Interdictions aux Pays-Bas
Le groupe de travail préconise l’abandon de certaines pratiques, pas leur interdiction. « Les démarches collectives et volontaires sont plus efficaces car il ne faut pas laisser les vétérinaires et les éleveurs désemparés devant une maladie », reprend Michel Le Dru. Le législateur néerlandais a été radical : les ventes d’aliments supplémentés sont interdites. Est-ce possible en France ? « Même sans légiférer, nous pouvons progresser ». Le changement des pratiques est déjà perceptible en production porcine, selon le praticien qui avertit : « Aujourd’hui, la menace est virale bien plus que bactérienne, mais il faut faire les efforts relatifs à l’antibiorésistance pour pouvoir dire qu’on a fait le job ». Le groupe technique de l’Anses a rendu son rapport, la balle est dans le camp des politiques. Bernard Laurent
L’avis de Geneviève Motyka, CNAMTS (assurance maladie)

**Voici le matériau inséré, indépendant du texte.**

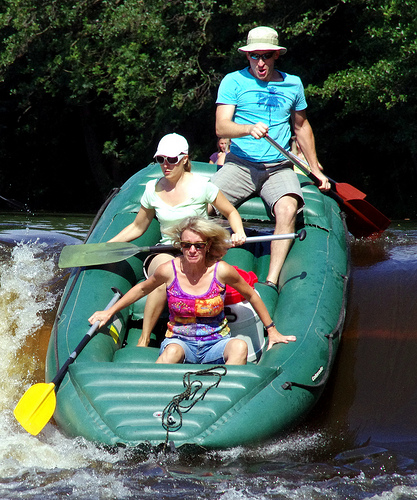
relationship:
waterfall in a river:
[347, 268, 414, 434] [21, 441, 416, 500]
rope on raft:
[162, 371, 223, 439] [52, 163, 348, 457]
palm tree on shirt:
[258, 84, 284, 131] [218, 66, 311, 171]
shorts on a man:
[212, 154, 309, 204] [212, 30, 302, 269]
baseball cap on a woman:
[153, 128, 190, 164] [128, 127, 234, 236]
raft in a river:
[52, 163, 348, 457] [21, 441, 416, 500]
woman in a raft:
[128, 127, 234, 236] [52, 163, 348, 457]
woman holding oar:
[128, 127, 234, 236] [54, 227, 311, 274]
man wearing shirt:
[212, 30, 302, 269] [218, 66, 311, 171]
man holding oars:
[212, 30, 302, 269] [252, 124, 395, 254]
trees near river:
[6, 8, 412, 160] [21, 441, 416, 500]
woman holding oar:
[115, 214, 290, 347] [8, 284, 124, 443]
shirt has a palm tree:
[218, 66, 311, 171] [258, 84, 284, 131]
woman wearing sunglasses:
[128, 127, 234, 236] [155, 154, 184, 164]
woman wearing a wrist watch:
[115, 214, 290, 347] [260, 322, 278, 332]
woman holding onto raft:
[115, 214, 290, 347] [52, 163, 348, 457]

La France est l’un des plus gros consommateurs européens avec 30 % de plus que la moyenne. La différence entre pays est surtout une question de culture, plus que de remboursements, avec bien moins de consommation dans les pays nordiques. La consommation nationale a baissé de 9 % entre 2002 et 2012 mais a augmenté de 3 % ces 5 dernières années. Le plan d’alerte 2011-2016 a pour objectif une réduction de 25 % de la consommation. À mi-parcours, on en est loin. Nous menons des campagnes de sensibilisation des médecins à l’enjeu des résistances bactériennes. Nous leur apportons des outils utiles pour la prescription.
La convention médicale, en œuvre depuis 2 ans, prévoit une rémunération annuelle supplémentaire en fonction de l’atteinte d’objectifs précis (nombre de traitements antibiotiques pour des patients âgés de 16 à 65 ans sans affection de longue durée). Résultat : les prescriptions commencent à diminuer, surtout en Rhône-Alpes et dans l’Ouest. Nous sensibilisons aussi les patients (la première campagne de communication : les antibiotiques, c’est pas automatique, a bien fonctionné, la seconde beaucoup moins). D’autres pistes sont étudiées comme la vente des antibiotiques à l’unité.